Basics to Lighting a Subject & Mistakes to Avoid
When choosing a location take note of the light that already exists in the location (ambient light). Naturally lit areas with adjustable lighting (ie: shades and curtains) are best.
- iPhone camera sensors LOVE natural light
- If there is too much, or uneven light in a setting shutting a shade or curtain can make a world of difference.
- Think of the "magic hour lighting" or the time at sunset when everyone wants to head down to the beach and take photos - THIS is great lighting
PRIMARY LIGHT SOURCE
Your primary light source should be used to light your subject's face, not light them from behind.
- Windows are great for natural lighting, but planning to shoot your subject with the NYC skyline behind them will result in the subject being backlit.

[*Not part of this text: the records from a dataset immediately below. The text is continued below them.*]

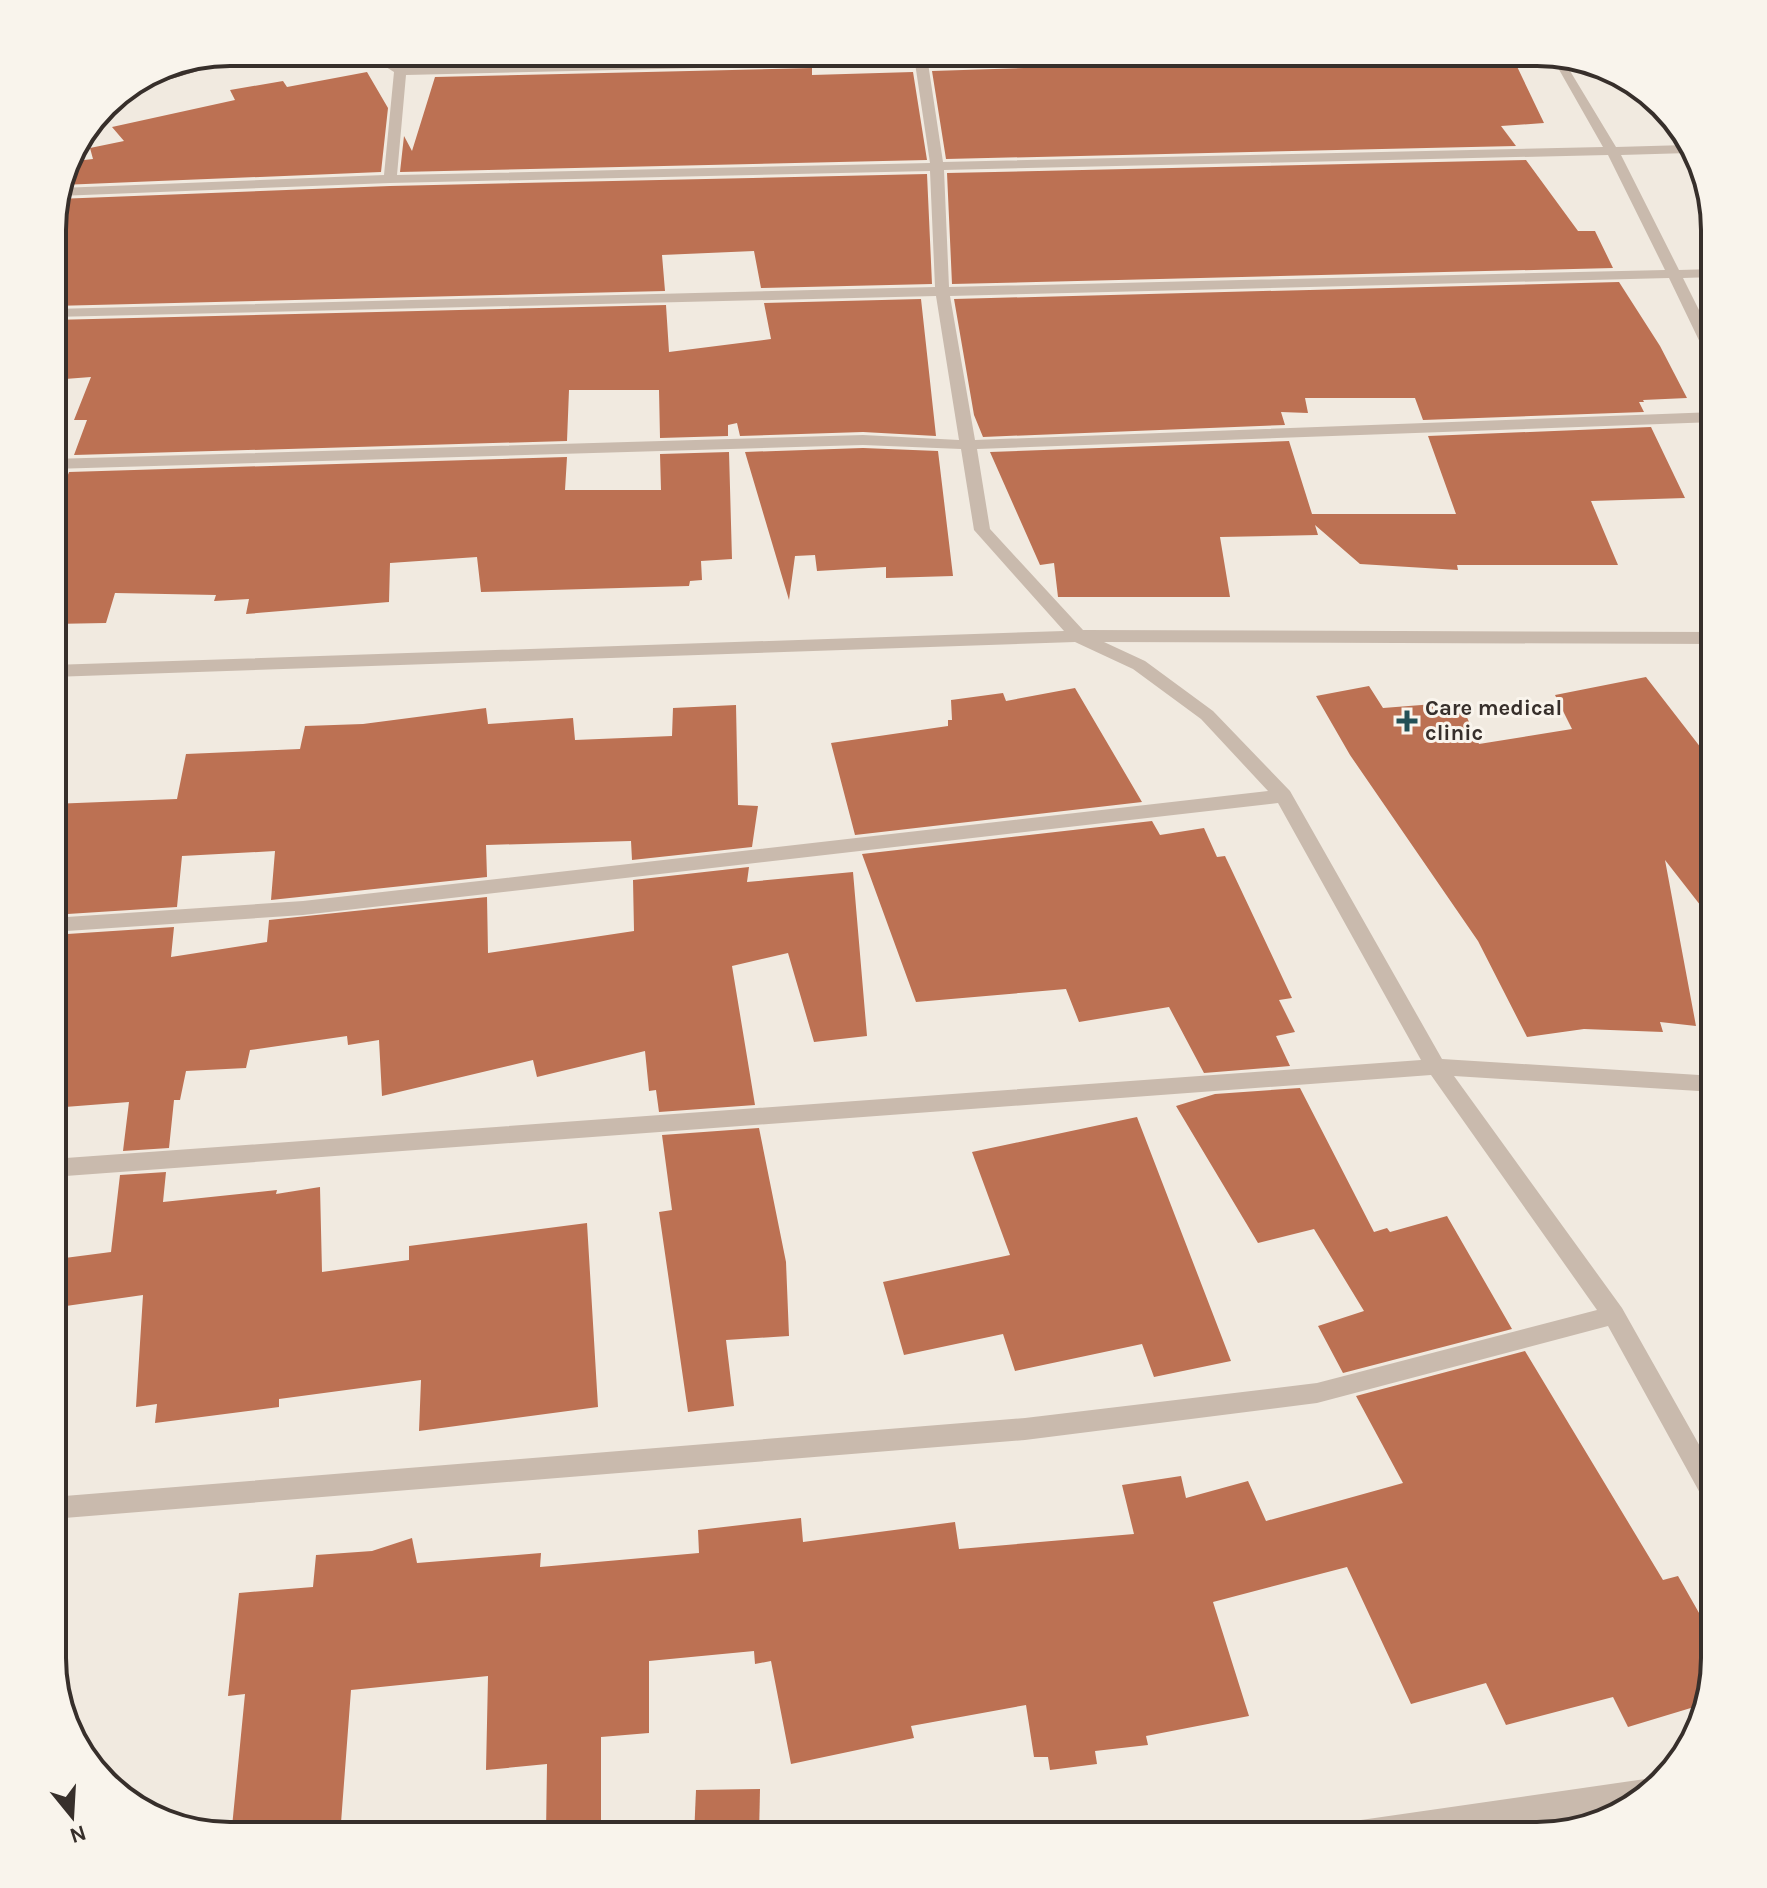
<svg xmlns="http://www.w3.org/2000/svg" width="1767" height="1888" font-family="Karla,sans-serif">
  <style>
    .building { fill: #bc7153 }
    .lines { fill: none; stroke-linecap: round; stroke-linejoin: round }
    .minor { fill: #c9baad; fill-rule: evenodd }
    .major { fill: #78675d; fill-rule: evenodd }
    .poi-dot { fill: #235056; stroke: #f9f4ec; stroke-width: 3 }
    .labels { text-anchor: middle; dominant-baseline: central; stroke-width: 6; stroke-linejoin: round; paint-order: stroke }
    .poi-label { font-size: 22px; font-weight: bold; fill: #372f2b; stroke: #f9f4ec; text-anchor: start }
    .rim { fill: none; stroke: #372f2b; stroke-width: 4 }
  </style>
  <rect width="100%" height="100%" fill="#f1eae0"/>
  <g class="building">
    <polygon points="442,52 724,52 724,57 439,63"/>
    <polygon points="1511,54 1544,123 1501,126 1516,146 946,159 932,71 1274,60 1399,61 1398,58"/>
    <polygon points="812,68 812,75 913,72 927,160 400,172 404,136 412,151 435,77"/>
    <polygon points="367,72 388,108 381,172 61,185 67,162 93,159 90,148 124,141 112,127 235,100 230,90 283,81 287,87"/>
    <polygon points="1526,160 1578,231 1595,231 1613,268 952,284 947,173"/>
    <polygon points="927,174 932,284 761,288 754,251 662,255 665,291 52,306 52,217 57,199 390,186"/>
    <polygon points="1619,282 1660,346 1687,398 1643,400 1644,402 1639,402 1644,412 1423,420 1415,398 1305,398 1308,413 1281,412 1285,425 983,437 974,415 954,299"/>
    <polygon points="921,299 936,436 863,432 740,436 737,423 728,425 728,436 660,438 659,390 569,390 567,441 74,455 87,420 74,420 91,377 52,380 52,320 666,305 669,352 771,339 764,303"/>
    <polygon points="1651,427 1685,498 1591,501 1618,565 1457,565 1458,570 1360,564 1315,525 1318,535 1220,537 1230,597 1058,597 1054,563 1040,565 990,452 1289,441 1312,514 1456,514 1428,436"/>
    <polygon points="863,448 938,451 953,576 886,578 886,567 817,571 815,555 795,556 789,600 745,452"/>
    <polygon points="729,452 732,559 701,561 702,580 690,581 689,586 481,592 477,557 390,563 389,602 246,614 249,599 214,601 216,595 115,593 106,623 52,624 52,519 69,472 567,457 565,490 661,490 660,454"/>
    <polygon points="1646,677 1715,766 1715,924 1665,860 1696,1026 1660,1022 1663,1032 1584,1029 1527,1037 1478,941 1350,755 1316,696 1369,686 1383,708 1460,702 1479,744 1572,729 1555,695"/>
    <polygon points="1075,688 1142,802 855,835 831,743 948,726 948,720 952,720 951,700 1003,693 1006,701"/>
    <polygon points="736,705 738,805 758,806 752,847 632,860 631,841 486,845 487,877 271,900 275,851 182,856 177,907 52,915 52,804 177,799 186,754 300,749 305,726 363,724 486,708 488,724 573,718 575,740 672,736 673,708"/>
    <polygon points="1152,821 1160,835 1204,828 1217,857 1225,856 1292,998 1279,1000 1295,1032 1276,1036 1290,1066 1204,1073 1169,1007 1079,1022 1066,989 916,1002 862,854"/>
    <polygon points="749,867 747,882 853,872 867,1036 814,1042 788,953 732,966 755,1105 659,1112 656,1090 649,1091 645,1051 537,1077 533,1060 382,1096 379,1040 348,1045 347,1036 250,1050 246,1068 186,1071 180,1100 174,1100 169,1148 123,1151 129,1102 52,1108 52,935 174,927 171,957 267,942 269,920 487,897 488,953 634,931 633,880"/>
    <polygon points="1300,1088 1374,1232 1387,1228 1390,1232 1447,1216 1512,1329 1343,1373 1318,1326 1364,1311 1314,1229 1258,1243 1176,1106 1215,1094"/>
    <polygon points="1137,1117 1231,1361 1154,1377 1142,1344 1015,1371 1003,1334 904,1355 883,1282 1010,1255 972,1152"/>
    <polygon points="759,1128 786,1262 789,1336 726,1340 734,1406 688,1412 659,1212 672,1210 662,1135"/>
    <polygon points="166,1172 163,1202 277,1190 276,1194 320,1187 322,1272 409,1260 409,1246 587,1223 598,1407 419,1431 421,1380 279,1399 279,1407 155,1423 157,1404 136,1407 143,1295 52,1308 52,1293 57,1259 111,1252 120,1175"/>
    <polygon points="1525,1351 1663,1580 1678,1576 1715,1641 1715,1659 1704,1704 1628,1727 1613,1697 1506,1725 1486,1683 1411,1704 1347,1567 1213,1602 1249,1716 1146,1736 1148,1745 1095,1751 1097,1764 1050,1770 1048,1757 1034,1757 1026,1705 911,1726 914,1738 791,1764 771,1661 755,1664 754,1651 649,1661 649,1733 601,1737 601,1830 546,1834 547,1764 486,1770 488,1676 351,1690 340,1836 291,1836 293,1821 232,1827 245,1694 228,1696 239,1593 313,1587 316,1555 372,1551 412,1538 417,1563 541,1553 540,1567 699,1553 698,1530 801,1518 803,1542 955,1522 959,1549 1134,1534 1122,1485 1181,1476 1186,1498 1248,1481 1266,1521 1403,1483 1356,1396"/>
    <polygon points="760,1789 759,1836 694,1836 696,1790"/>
  </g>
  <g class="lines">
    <g class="minor">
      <path d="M362,52H377L402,67L914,56V52H926L927,55L1251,52L1245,56L928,63L943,162L1603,147L1549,52L1561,56L1616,147L1686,145L1689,153L1621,155L1679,270L1715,269V277L1683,278L1715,342V362L1707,357L1669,278L950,296L975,440L1715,412V422L977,449L990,529L1083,630L1715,632V644L1104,642L1145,661L1213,711L1290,791L1442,1059L1715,1076V1092L1454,1076L1622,1308L1715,1473V1507L1706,1504L1608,1326L1317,1403L1025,1440L52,1519V1497L1025,1418L1317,1383L1597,1310L1431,1075L52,1177V1159L1421,1060L1278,803L303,915L52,932V918L303,901L1268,791L1201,719L1133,669L1075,642L52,677V665L1064,631L974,530L961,449L863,445L52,469V459L863,435L959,440L936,296L52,317V309L935,287L930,171L390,183L58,196L60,188L384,175L394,72ZM915,63L930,163L397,175L406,75ZM1608,155L1665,270L949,287L944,170Z"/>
      <polygon points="1652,1778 1660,1782 1646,1799 1609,1812 1442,1836 1333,1836 1337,1826 1347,1822"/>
    </g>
    <polygon class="major" points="241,52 261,52 131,91 121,91 137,81"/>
  </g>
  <path class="poi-dot" d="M1403 709h8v8h8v8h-8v8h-8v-8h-8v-8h8z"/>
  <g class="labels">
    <g class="poi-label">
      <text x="1425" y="708">Care medical<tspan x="1425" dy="25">clinic</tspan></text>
    </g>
  </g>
  <path d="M0 0H1767V1888H0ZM230 66H1537A164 164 0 0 1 1701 230V1658A164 164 0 0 1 1537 1822H230A164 164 0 0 1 66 1658V230A164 164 0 0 1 230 66Z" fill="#f9f4ec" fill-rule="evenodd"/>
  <path class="rim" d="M230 66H1537A164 164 0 0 1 1701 230V1658A164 164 0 0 1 1537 1822H230A164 164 0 0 1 66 1658V230A164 164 0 0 1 230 66Z"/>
  <g transform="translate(72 1816) rotate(162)" stroke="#f9f4ec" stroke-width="6" paint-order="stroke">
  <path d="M0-6L14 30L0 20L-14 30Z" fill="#372f2b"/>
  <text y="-12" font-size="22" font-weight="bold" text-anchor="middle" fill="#372f2b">N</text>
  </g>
</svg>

- Natural light looks beautiful but can be variable & give you less control: If relying on natural light know that the sun going behind a cloud can affect the shot composition
- Consider the time of day or the weather outside, when is the light coming in the brightest, and when is it the most manageable?
Setting a shot up with the light source behind your subject can result one of two ways (photos below), and neither one is a good option. Instead opt to have your subject turn around and let the natural light from the window light their face.
SHADOWS BEHIND SUBJECT
If you are seeing shadows on the wall behind your subject, you can reduce shadows by moving your subject further away from the wall behind them.